> **Qué harás**
En el fragmento del documento sobre los cambios entre generaciones, identifica todo lo que, según el texto, quedó en la comunidad india de Trinidad después de que desaparecieran la lengua y el respeto por los ritos.

> **Fragmento del documento**

+--

Vedas básicos a una filosofía india más amplia. Yo he pasado de eso a un enfoque más global.

Dije:

—Con el enfoque académico que usted aplica, probablemente sabe más que su abuelo sobre hinduismo.

Pravas replicó:

—Probablemente puedo expresarlo mejor en el sentido occidental, pero no puedo decir que sepa más que mi abuelo. El cambio es un proceso continuo. Solo se puede distinguir un cambio en cada generación, porque en cuanto lo reconoces, resulta que ya estás metido en él. De modo que en estos últimos cincuenta años yo solo distingo dos cambios, pero son grandes, porque se está centrando un proceso continuo en dos o tres puntos. El próximo cambio importante llegará con mi hijo. Las transiciones tienen distinta duración. La duración es mucho mayor con las generaciones sucesivas.

»Mi hijo pasará por un cambio muy grande de circunstancias en múltiples sentidos. En la familia, en el entorno escolar, en el mercado laboral, en todas partes. Yo me crié en un ambiente a medias ritualizado. Mi hijo no vivirá la misma experiencia. Pero aunque se aleje aún más de los rituales, seguirá teniendo raíces locales, dentro de su grupo de iguales. Habrá muchos como él. La sociedad avanza en esa dirección.

»Algunas personas conocen las restricciones en la comida y las demás cosas sobre las que le he hablado, pero no la mayoría de las personas de mi generación. No saben que existieran tales cosas, ni que sigan existiendo. Y, sin embargo, mantienen un equilibrio perfecto en el entorno local. Si te aferras demasiado a tus raíces en el viejo sentido, puedes llegar a desarraigarte, a fosilizarte. Al menos en la forma, en el estilo, tienes que meterte en la nueva corriente, en las nuevas raíces. Es lo que están haciendo cada día más indios. El estilo se convierte en sustancia en el transcurso de una generación. Cosas que se empiezan a hacer porque las hacen los demás —como llevar pantalones largos, en el caso de mi padre— son algo natural para la siguiente generación.

Pensé que los cambios de que hablaba podían parecerse, en cierto sentido, a los cambios que se habían producido una o dos generaciones antes en la comunidad india de Trinidad, la India campesina que mis abuelos habían llevado consigo, en apariencia un mundo entero, con una lengua, unos rituales y una organización social, una India que, en el entorno del Nuevo Mundo, empezó a desintegrarse ya durante mi infancia: en primer lugar desapareció la lengua, después el respeto por los ritos y la necesidad de ellos (siguieron existiendo tiempo después de que dejaran de comprenderse), y solo quedó un sentimiento de grupo, el conocimiento de la familia y el clan, y una idea de la India, como telón de fondo, una idea de la India muy distinta (más histórica, más política) de la India que había acompañado a nuestros antepasados.

+--

Datos registrados
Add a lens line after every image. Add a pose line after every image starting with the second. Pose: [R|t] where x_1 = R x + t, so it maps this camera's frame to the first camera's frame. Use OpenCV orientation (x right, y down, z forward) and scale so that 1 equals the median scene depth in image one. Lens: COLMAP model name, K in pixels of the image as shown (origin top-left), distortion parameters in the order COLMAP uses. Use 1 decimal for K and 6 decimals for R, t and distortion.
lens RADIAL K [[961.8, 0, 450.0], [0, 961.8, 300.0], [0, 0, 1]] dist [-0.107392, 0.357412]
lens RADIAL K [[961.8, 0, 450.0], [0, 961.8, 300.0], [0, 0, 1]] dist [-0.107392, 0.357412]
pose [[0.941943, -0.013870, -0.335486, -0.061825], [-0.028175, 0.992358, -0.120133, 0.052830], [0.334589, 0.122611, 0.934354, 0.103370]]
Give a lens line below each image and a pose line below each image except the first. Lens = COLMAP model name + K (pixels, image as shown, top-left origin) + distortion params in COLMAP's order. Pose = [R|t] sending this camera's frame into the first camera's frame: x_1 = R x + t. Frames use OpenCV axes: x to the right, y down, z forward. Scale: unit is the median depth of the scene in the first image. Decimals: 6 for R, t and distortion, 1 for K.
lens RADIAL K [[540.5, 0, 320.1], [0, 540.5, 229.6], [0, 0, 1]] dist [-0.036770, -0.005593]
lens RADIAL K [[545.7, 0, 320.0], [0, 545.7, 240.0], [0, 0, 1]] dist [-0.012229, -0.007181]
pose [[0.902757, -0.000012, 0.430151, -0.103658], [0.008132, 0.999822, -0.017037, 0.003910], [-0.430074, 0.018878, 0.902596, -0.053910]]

+--

> **Respuesta**
- Un sentimiento de grupo.
- El conocimiento de la familia y el clan.
- Una idea de la India, como telón de fondo, más histórica y más política que la que había acompañado a los antepasados.